リゾルバ&フォワーダー機能:ネットワーク運用管理補助者等がRoute53リゾルバを作成してくれて、関連付けをしてくれれば良いのですが、そうでなければ自前でRoute53リゾルバを作成し、オンプレDNSへ問い合わせる仕組みを作る必要があります。名前解決を実施しないなら不要です。
■ ストレージ
ストレージ:S3です。標準準拠システムのストレージや連携機能として利用していなくても、EC2やEBSのバックアップや各種ログの保存先として必要になります。
■ セキュリティ
証明書管理関連:通信の暗号化に証明書が必須であり、その管理にCertificate Manager (ACM) を使う必要があります。とりわけ考慮すべきはプライベート認証局で、ネットワーク運用管理補助者が用意して管理してくれないのであれば、自前で作成する必要があります。
暗号鍵管理関連:各種リソースの暗号化に暗号鍵が必要であり、その管理のためKMSが必要になります。総務省の定めるセキュポリガイドラインではクラウド利用終了時に暗号化消去を行う事としており、そのため必須です。
ウイルス・脆弱性対策:EC2はOSがある以上、利用者側で諸々の対策が必要になります。
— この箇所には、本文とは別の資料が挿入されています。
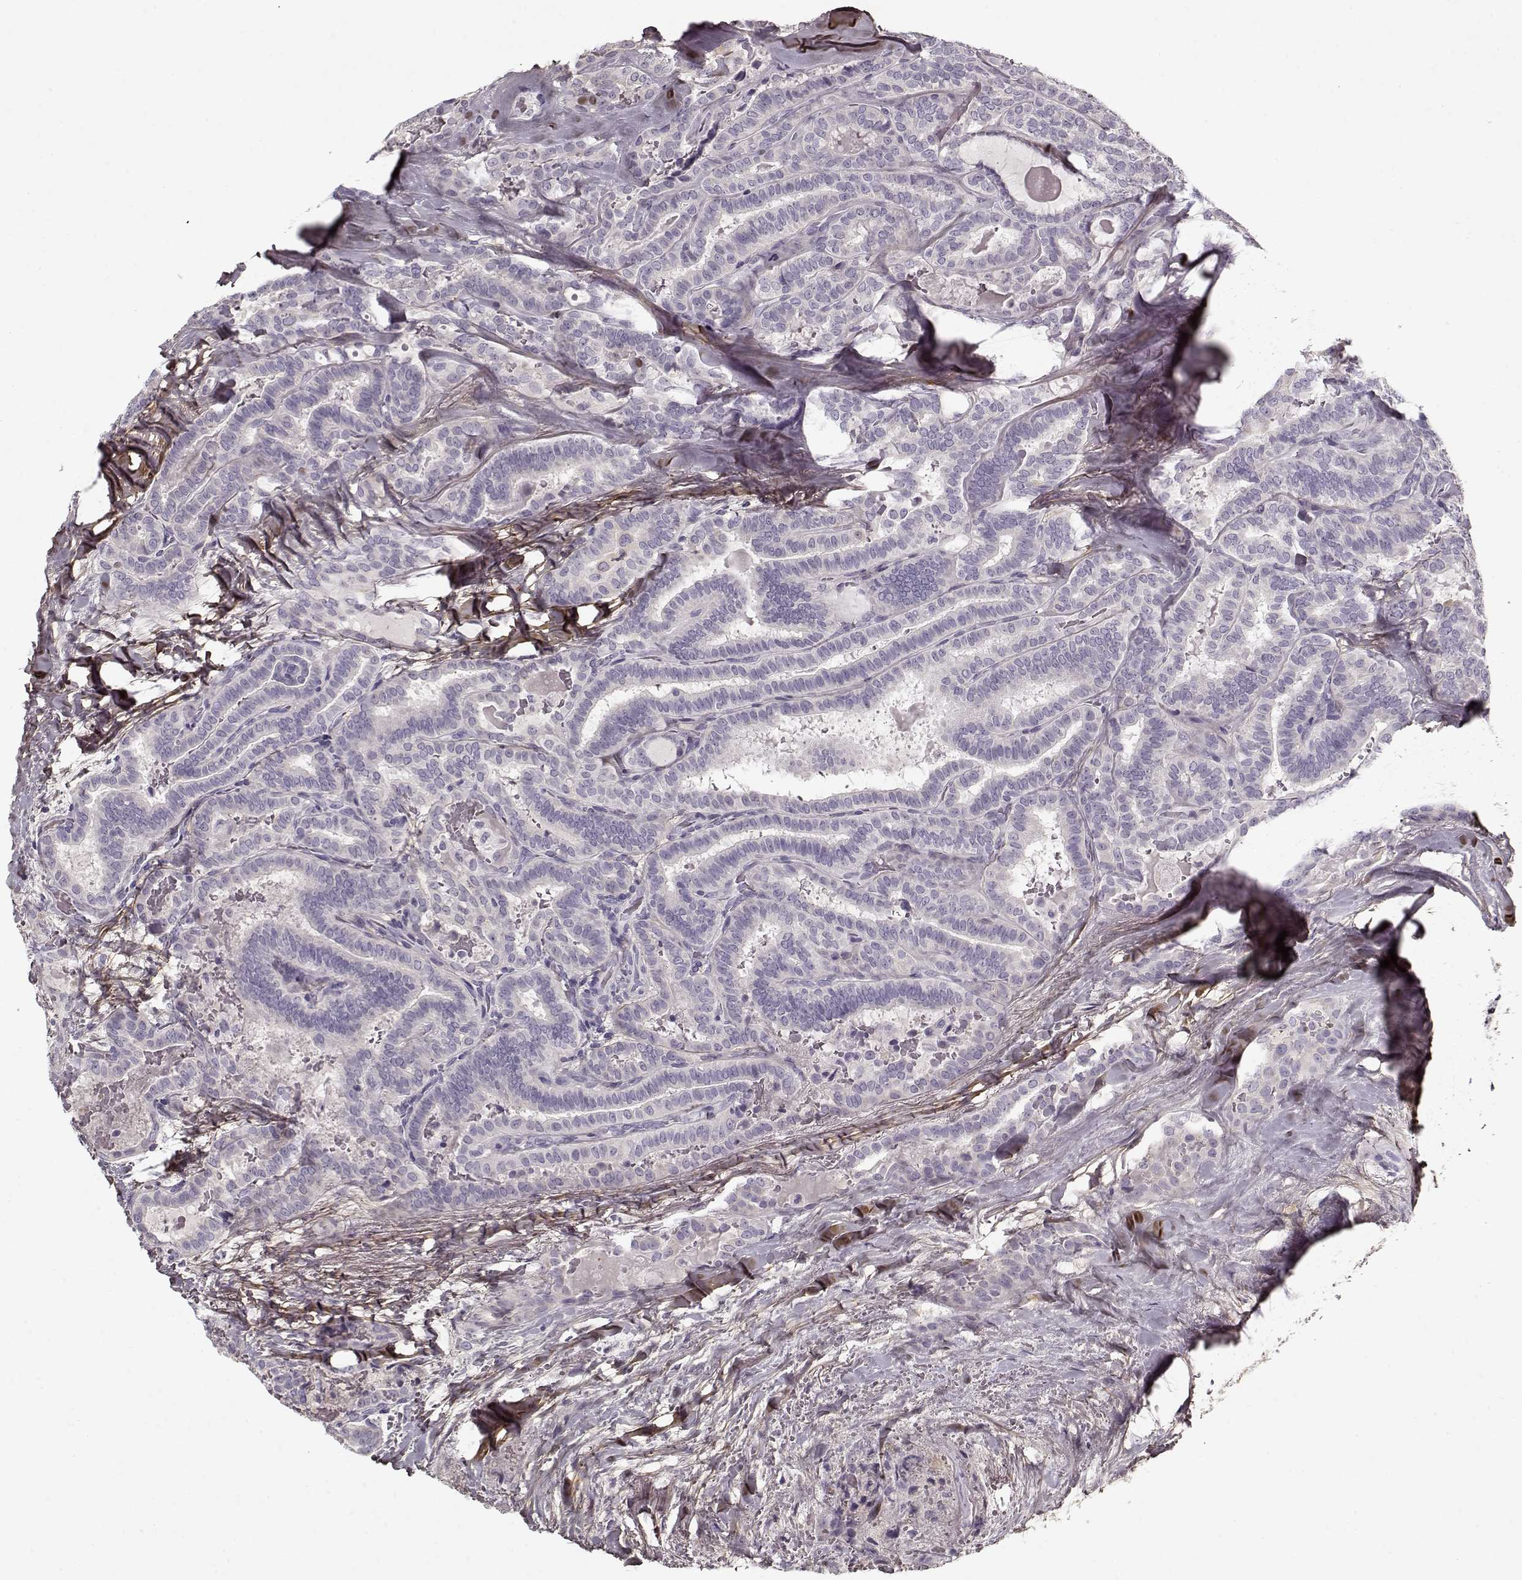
{"staining": {"intensity": "negative", "quantity": "none", "location": "none"}, "tissue": "thyroid cancer", "cell_type": "Tumor cells", "image_type": "cancer", "snomed": [{"axis": "morphology", "description": "Papillary adenocarcinoma, NOS"}, {"axis": "topography", "description": "Thyroid gland"}], "caption": "Human thyroid cancer stained for a protein using immunohistochemistry demonstrates no staining in tumor cells.", "gene": "LUM", "patient": {"sex": "female", "age": 39}}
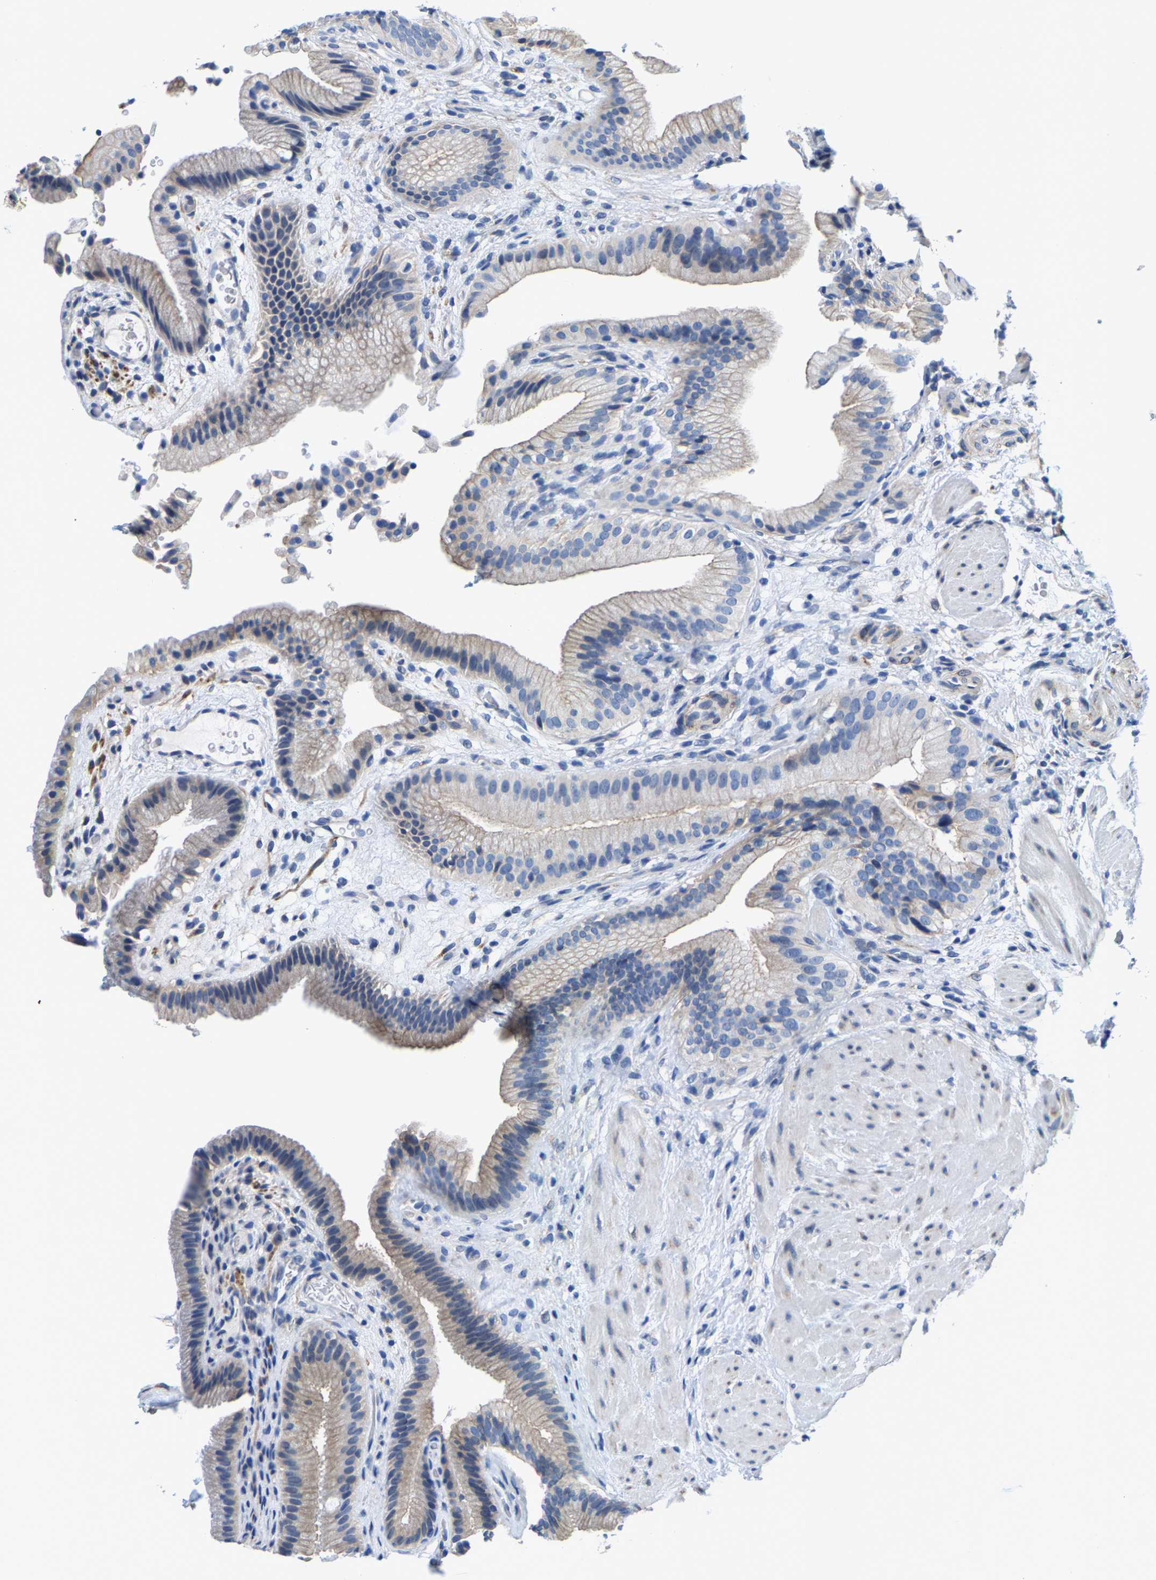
{"staining": {"intensity": "weak", "quantity": "<25%", "location": "cytoplasmic/membranous"}, "tissue": "gallbladder", "cell_type": "Glandular cells", "image_type": "normal", "snomed": [{"axis": "morphology", "description": "Normal tissue, NOS"}, {"axis": "topography", "description": "Gallbladder"}], "caption": "Gallbladder was stained to show a protein in brown. There is no significant positivity in glandular cells. The staining is performed using DAB brown chromogen with nuclei counter-stained in using hematoxylin.", "gene": "DSCAM", "patient": {"sex": "male", "age": 49}}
前述のインターネット接続機能の他、脆弱性検知のAmazon Inspectorを利用することが推奨されます。
■ 監視
監視機能:EC2の死活監視のためCloudwatch(メトリクス、アラート、ログ)が必要になります。場合によってはEventbridgeも必要になります。
通報機能:アラートの通報にAmazonSNSが必要になります。